Perhaps in the future, we will shift from AR to even more immersive VR experiences, in which clients can visit a virtual branch from the comfort of their own home, explore products, receive personalized recommendations, and interact with virtual bankers in real time.
Trend #13: The rise of digital-only banks

Digital-only banks are gaining popularity, especially among younger, tech-savvy consumers. A study by Deloitte found that 42% of Millennials and 48% of Gen Z use digital-only banks as their main bank. The shift from traditional to digital banking was inevitable as customers expected:
- Greater convenience;
- Various financial services available 24/7;
- Fewer visits to physical branches.
Such banks don’t differ much from their traditional counterparts when it comes to services. Institutions actually offer the same but just in a more convenient, digital format. What also gives digital-only banks the advantage over conventional banking models is a user-friendly environment and lower fees. Some of the popular examples include Chime, Revolut, and N26.
Trend #14: Expanding financial services through fintech partnerships
Despite going digital, traditional banks might still find it difficult to keep up with the speed and flexibility needed to update their policies and processes. By establishing partnerships with fintech companies, they can significantly expand their mobile apps’ capabilities.
Such collaborations give banks access to the innovative solutions fintech startups and companies excel at. As a result, financial institutions can offer new services without major app upgrades while reaching new customers, expanding into different markets, and increasing customer retention. And the range of new features is wide, from BNPL options and P2P lending to AI-powered financial advice, real-time fraud detection, and lots more.
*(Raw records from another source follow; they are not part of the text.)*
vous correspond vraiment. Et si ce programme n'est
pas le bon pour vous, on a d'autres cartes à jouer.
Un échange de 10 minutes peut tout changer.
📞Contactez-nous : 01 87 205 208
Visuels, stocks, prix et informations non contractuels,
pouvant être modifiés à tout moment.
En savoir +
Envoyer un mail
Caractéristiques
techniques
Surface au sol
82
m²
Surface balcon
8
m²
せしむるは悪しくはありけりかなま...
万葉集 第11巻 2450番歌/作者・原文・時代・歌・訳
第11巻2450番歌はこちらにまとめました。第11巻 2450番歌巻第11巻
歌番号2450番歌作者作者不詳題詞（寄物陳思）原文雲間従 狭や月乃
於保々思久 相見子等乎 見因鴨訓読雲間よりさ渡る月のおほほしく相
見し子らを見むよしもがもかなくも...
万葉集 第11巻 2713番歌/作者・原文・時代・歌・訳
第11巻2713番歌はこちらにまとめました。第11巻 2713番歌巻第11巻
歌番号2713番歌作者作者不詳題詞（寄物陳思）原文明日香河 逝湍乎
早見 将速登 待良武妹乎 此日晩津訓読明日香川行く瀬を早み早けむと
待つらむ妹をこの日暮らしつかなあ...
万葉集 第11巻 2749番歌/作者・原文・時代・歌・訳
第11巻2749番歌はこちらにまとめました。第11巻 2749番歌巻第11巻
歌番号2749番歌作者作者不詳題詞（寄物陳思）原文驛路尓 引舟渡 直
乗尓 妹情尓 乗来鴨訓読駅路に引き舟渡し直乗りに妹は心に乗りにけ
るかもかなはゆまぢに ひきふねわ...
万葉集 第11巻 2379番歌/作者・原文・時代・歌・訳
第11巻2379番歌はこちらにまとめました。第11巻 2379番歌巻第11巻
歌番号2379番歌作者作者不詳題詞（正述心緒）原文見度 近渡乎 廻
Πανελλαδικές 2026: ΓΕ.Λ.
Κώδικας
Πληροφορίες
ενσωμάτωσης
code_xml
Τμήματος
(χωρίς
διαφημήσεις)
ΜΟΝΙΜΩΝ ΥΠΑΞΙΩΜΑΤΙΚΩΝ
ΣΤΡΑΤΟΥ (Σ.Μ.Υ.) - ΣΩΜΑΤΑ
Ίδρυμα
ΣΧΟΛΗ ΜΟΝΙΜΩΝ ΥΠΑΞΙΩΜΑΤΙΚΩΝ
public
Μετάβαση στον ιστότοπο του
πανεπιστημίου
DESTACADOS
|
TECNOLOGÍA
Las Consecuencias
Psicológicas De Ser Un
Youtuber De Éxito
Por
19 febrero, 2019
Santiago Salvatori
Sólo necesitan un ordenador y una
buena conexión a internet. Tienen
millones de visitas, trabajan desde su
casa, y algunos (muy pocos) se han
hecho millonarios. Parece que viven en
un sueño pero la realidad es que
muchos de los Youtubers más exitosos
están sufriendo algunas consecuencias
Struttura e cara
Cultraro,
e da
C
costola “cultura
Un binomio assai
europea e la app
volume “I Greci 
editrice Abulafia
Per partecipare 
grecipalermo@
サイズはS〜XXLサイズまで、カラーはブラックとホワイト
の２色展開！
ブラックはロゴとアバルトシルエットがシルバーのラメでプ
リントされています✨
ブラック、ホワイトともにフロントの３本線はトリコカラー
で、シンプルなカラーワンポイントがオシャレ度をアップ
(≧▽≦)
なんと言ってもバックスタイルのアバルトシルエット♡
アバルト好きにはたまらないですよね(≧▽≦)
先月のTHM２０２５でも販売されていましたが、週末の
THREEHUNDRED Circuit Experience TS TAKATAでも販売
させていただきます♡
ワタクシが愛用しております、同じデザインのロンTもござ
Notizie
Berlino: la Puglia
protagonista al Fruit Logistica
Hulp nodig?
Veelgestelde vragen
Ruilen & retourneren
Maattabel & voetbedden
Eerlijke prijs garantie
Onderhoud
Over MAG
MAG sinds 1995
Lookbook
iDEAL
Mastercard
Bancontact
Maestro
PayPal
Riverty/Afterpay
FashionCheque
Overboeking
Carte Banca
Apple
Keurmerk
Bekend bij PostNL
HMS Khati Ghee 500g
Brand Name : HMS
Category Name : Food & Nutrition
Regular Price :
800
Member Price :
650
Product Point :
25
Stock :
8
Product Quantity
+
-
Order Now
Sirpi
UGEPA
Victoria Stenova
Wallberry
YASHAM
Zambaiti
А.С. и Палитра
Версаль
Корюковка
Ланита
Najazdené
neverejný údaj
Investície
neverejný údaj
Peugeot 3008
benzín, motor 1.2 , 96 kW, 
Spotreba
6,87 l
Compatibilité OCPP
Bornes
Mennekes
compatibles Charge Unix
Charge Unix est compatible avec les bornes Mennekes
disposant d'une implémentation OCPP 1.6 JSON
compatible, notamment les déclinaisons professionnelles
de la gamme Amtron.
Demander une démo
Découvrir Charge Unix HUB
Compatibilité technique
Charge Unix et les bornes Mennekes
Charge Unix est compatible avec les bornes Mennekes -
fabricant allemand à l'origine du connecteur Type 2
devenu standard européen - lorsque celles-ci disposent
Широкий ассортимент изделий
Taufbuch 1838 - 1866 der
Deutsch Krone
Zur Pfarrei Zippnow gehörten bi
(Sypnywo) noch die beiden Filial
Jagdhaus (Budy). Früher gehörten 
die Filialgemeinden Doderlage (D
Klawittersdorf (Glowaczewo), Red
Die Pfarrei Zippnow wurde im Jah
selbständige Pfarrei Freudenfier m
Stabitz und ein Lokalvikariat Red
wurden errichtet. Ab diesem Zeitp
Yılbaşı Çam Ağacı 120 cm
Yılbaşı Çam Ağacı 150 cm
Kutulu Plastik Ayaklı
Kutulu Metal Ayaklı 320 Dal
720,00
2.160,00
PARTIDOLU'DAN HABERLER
Partner with Neontri to transform your mobile app development
At Neontri, we focus on staying ahead of industry trends to deliver innovative mobile banking solutions. With 10+ years of experience in fintech and 400+ successful projects, we understand what it takes to build applications that stand out.
One of our most significant achievements is IKO—the world’s top-rated mobile banking app, created for one of Poland’s largest banks. Today, it has over 8 million active users. We have also developed a PSD2 hub that connects more than 300 Polish banks with third-party providers, offering personalized services and improving customer loyalty.
Would you like to develop an app that stays ahead of industry trends? Reach out to us to learn how we can tailor our solutions to your needs: from seamless integration to personalized solutions, our team will work closely with you to bring your vision to life.
Final thoughts: Future of mobile banking
The future of modern banking looks bright, and it’s evolving at a pace that’s hard to ignore. As technology advances, so do consumer expectations. So, to remain competitive and give greater value to their clients, banks must embrace change by incorporating AI, implementing robust security measures, and expanding their services.
FAQ
What innovations in mobile banking are expected to emerge in the next few years?
Mobile banking services will change to offer more personalized experiences by using AI for budgeting and financial advice. Users will be able to easily handle all their financial tasks with just a few taps. This includes quicker payments and enhanced security options, like using biometric authentication.
What are the potential risks associated with the rise of super-apps in banking?
With super-apps, mobile banking security concerns grow because they combine many services in one app, making it a bigger target for hackers. These apps also gather a lot of personal data, which can lead to privacy issues.